[Document segment — start]

David Suzuki, Co-Founder of the David Suzuki Foundation, is an award-winning scientist, environmentalist and broadcaster. David is renowned for his radio and television programs that explain the complexities of the natural sciences in a compelling, easily understood way.

Education

As a geneticist. David graduated from Amherst College (Massachusetts) in 1958 with an Honours BA in Biology, followed by a Ph.D. in Zoology from the University of Chicago in 1961. He held a research associateship in the Biology Division of Tennessee’s Oak Ridge National Lab (1961 – 62), was an Assistant Professor in Genetics at the University of Alberta (1962 – 63), and since then has been a faculty member of the University of British Columbia. He is now Professor Emeritus at UBC.

[Document segment — finish]

**Complete the following:**
**1)** Copy the David Suzuki biography from "David Suzuki, Co-Founder" up to and including "easily understood way.", substituting "science communicator" for "broadcaster".
**2)** Continue the David Suzuki biography from the point where it stops.
The data that follow come from a separate source.

[Dataset content — start]

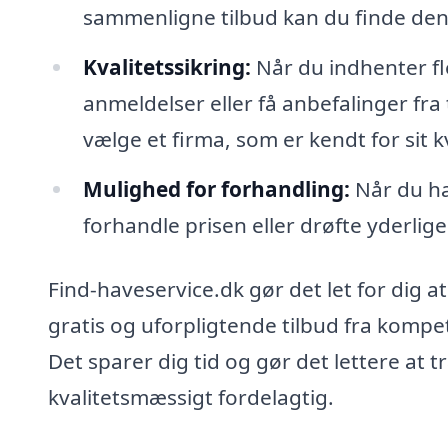
sammenligne tilbud kan du finde den b
Kvalitetssikring:
Når du indhenter fle
anmeldelser eller få anbefalinger fra
vælge et firma, som er kendt for sit k
Mulighed for forhandling:
Når du ha
forhandle prisen eller drøfte yderli
Find-haveservice.dk gør det let for dig at
gratis og uforpligtende tilbud fra kompe
Det sparer dig tid og gør det lettere at
kvalitetsmæssigt fordelagtig.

[Dataset content — finish]

**Outputs by task:**
**1)**
David Suzuki, Co-Founder of the David Suzuki Foundation, is an award-winning scientist, environmentalist and science communicator. David is renowned for his radio and television programs that explain the complexities of the natural sciences in a compelling, easily understood way.

**2)**
Awards

In 1972, he was awarded the E.W.R. Steacie Memorial Fellowship for the outstanding research scientist in Canada under the age of 35 and held it for three years. He has won numerous academic awards and holds 25 honourary degrees in Canada, the U.S. and Australia. He was elected to the Royal Society of Canada and is a Companion of the Order of Canada. Dr. Suzuki has written 52 books, including 19 for children. His 1976 textbook An Introduction to Genetic Analysis(with A.J.F. Griffiths), remains the most widely used genetics text book in the U.S.and has been translated into Italian, Spanish, Greek, Indonesian, Arabic, French and German.